» HOW TO COMPLETE THIS TASK: Repeat every entry word for word, but leave the images out of your copy.

» INPUT:
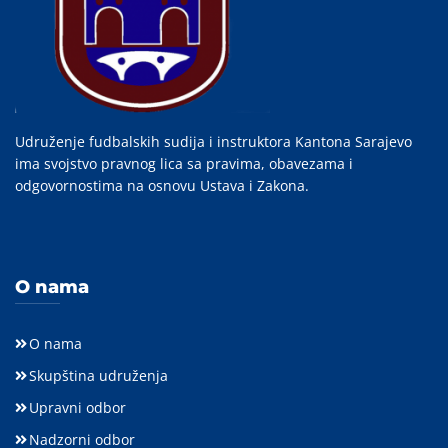
Udruženje fudbalskih sudija i instruktora Kantona Sarajevo
ima svojstvo pravnog lica sa pravima, obavezama i
odgovornostima na osnovu Ustava i Zakona.
O nama
O nama
Skupština udruženja
Upravni odbor
Nadzorni odbor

» ANSWER SPACE:
Udruženje fudbalskih sudija i instruktora Kantona Sarajevo
ima svojstvo pravnog lica sa pravima, obavezama i
odgovornostima na osnovu Ustava i Zakona.
O nama
O nama
Skupština udruženja
Upravni odbor
Nadzorni odbor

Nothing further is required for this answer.